=== Exercise brief ===
Copy each line of the listing that includes "Important".

**********

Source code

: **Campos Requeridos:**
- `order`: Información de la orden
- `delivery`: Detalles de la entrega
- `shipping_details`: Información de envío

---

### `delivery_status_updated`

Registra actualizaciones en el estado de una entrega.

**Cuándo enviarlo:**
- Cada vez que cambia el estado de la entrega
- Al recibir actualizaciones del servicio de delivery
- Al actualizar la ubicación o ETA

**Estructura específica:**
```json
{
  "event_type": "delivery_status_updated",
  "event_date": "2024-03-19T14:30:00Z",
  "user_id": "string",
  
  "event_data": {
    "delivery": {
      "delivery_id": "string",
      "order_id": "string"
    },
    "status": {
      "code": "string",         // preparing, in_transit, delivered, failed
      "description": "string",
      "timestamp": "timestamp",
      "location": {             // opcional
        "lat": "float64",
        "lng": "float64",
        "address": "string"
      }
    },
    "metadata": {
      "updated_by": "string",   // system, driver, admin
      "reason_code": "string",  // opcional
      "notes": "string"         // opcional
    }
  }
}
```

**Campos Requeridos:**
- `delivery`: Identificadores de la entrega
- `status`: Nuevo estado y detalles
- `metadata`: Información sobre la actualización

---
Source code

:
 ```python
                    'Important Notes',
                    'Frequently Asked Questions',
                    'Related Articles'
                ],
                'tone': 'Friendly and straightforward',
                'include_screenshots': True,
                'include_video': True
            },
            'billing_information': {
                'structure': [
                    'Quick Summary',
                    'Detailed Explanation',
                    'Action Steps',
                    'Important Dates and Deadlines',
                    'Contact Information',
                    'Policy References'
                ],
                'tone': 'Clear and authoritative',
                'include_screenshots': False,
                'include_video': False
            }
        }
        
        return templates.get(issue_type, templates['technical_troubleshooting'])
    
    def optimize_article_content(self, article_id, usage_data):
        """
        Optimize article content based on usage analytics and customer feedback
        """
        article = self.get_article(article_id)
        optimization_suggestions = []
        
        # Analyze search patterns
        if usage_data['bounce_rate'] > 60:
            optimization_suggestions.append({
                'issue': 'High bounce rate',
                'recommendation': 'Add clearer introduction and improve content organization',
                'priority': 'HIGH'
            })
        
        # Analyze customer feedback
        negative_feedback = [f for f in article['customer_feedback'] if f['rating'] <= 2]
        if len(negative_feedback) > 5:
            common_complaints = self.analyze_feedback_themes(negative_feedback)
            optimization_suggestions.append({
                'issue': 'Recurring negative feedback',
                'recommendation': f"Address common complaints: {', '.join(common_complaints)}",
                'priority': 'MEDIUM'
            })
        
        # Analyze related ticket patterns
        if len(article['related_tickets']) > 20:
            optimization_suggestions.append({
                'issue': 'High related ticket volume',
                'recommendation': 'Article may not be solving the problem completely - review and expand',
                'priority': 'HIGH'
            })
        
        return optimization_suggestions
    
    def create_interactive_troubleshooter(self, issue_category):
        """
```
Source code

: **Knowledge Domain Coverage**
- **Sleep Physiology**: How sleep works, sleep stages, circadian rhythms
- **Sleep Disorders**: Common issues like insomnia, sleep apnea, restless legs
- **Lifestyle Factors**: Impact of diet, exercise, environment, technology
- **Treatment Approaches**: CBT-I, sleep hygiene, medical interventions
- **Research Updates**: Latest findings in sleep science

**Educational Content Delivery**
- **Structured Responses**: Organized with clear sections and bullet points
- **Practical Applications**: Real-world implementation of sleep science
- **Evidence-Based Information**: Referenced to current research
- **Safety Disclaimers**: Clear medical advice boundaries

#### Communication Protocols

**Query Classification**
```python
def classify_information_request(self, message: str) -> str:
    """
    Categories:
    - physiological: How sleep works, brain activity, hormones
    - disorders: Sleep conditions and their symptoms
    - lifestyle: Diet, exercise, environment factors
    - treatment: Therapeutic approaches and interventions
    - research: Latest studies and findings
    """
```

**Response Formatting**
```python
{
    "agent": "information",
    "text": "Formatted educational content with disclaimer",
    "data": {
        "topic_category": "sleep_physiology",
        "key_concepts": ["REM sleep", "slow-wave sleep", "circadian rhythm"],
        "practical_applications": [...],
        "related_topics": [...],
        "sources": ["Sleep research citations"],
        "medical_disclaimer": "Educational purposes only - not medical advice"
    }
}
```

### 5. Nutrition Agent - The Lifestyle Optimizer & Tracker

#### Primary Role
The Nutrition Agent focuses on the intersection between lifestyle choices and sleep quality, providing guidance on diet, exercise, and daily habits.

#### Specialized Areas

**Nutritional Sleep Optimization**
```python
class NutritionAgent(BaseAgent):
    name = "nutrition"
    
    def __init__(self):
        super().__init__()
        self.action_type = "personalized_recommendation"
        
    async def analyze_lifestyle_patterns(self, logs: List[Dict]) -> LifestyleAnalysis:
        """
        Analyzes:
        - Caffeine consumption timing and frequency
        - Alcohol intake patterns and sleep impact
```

**********

=== Response to this exercise ===
                    'Important Notes',
                    'Important Dates and Deadlines',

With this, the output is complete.